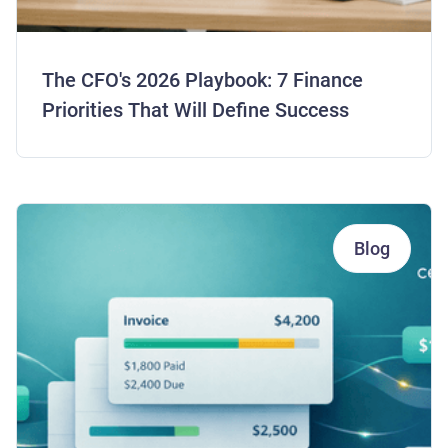
The CFO's 2026 Playbook: 7 Finance
Priorities That Will Define Success
Blog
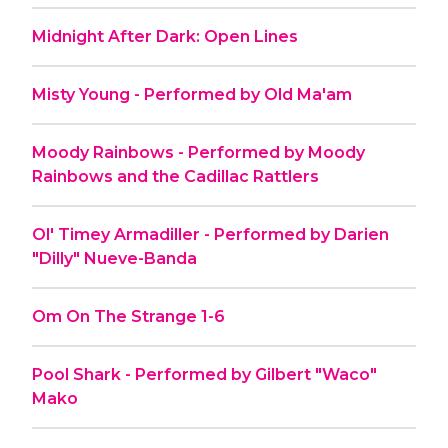
Midnight After Dark: Open Lines
Misty Young - Performed by Old Ma'am
Moody Rainbows - Performed by Moody
Rainbows and the Cadillac Rattlers
Ol' Timey Armadiller - Performed by Darien
"Dilly" Nueve-Banda
Om On The Strange 1-6
Pool Shark - Performed by Gilbert "Waco"
Mako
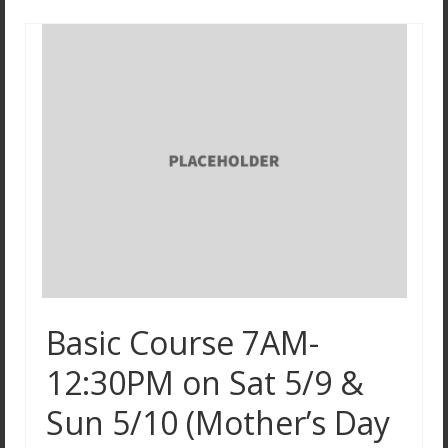
Basic Course 7AM-
12:30PM on Sat 5/9 &
Sun 5/10 (Mother’s Day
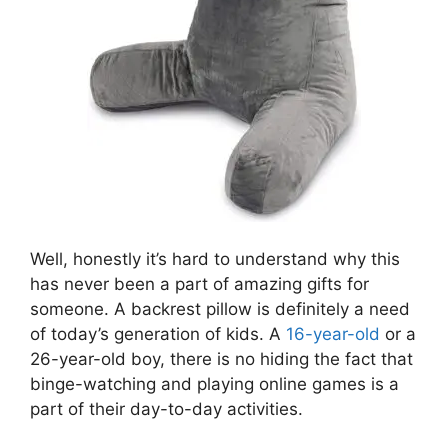
Well, honestly it’s hard to understand why this
has never been a part of amazing gifts for
someone. A backrest pillow is definitely a need
of today’s generation of kids. A
16-year-old
or a
26-year-old boy, there is no hiding the fact that
binge-watching and playing online games is a
part of their day-to-day activities.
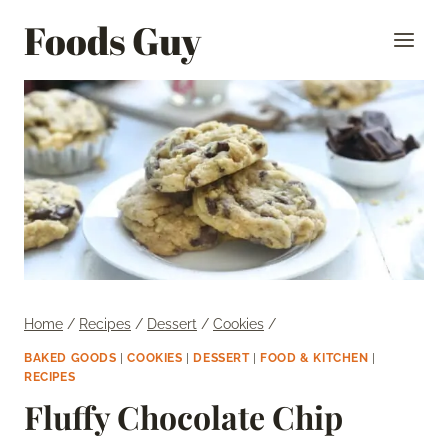
Skip
Foods Guy
to
content
Home
/
Recipes
/
Dessert
/
Cookies
/
BAKED GOODS
|
COOKIES
|
DESSERT
|
FOOD & KITCHEN
|
RECIPES
Fluffy Chocolate Chip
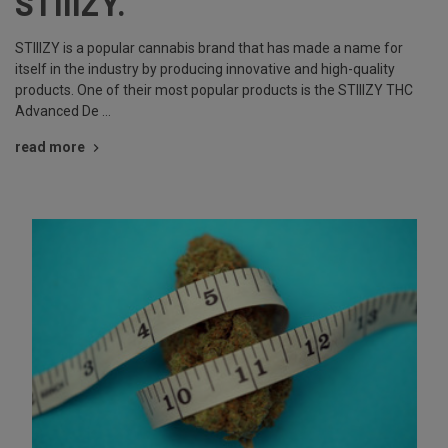
STIIIZY.
STIIIZY is a popular cannabis brand that has made a name for
itself in the industry by producing innovative and high-quality
products. One of their most popular products is the STIIIZY THC
Advanced De …
read more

::::

Activity:
Pull out every line in the data above that has the word "their".

Answer space:
part of their day-to-day activities.
products. One of their most popular products is the STIIIZY THC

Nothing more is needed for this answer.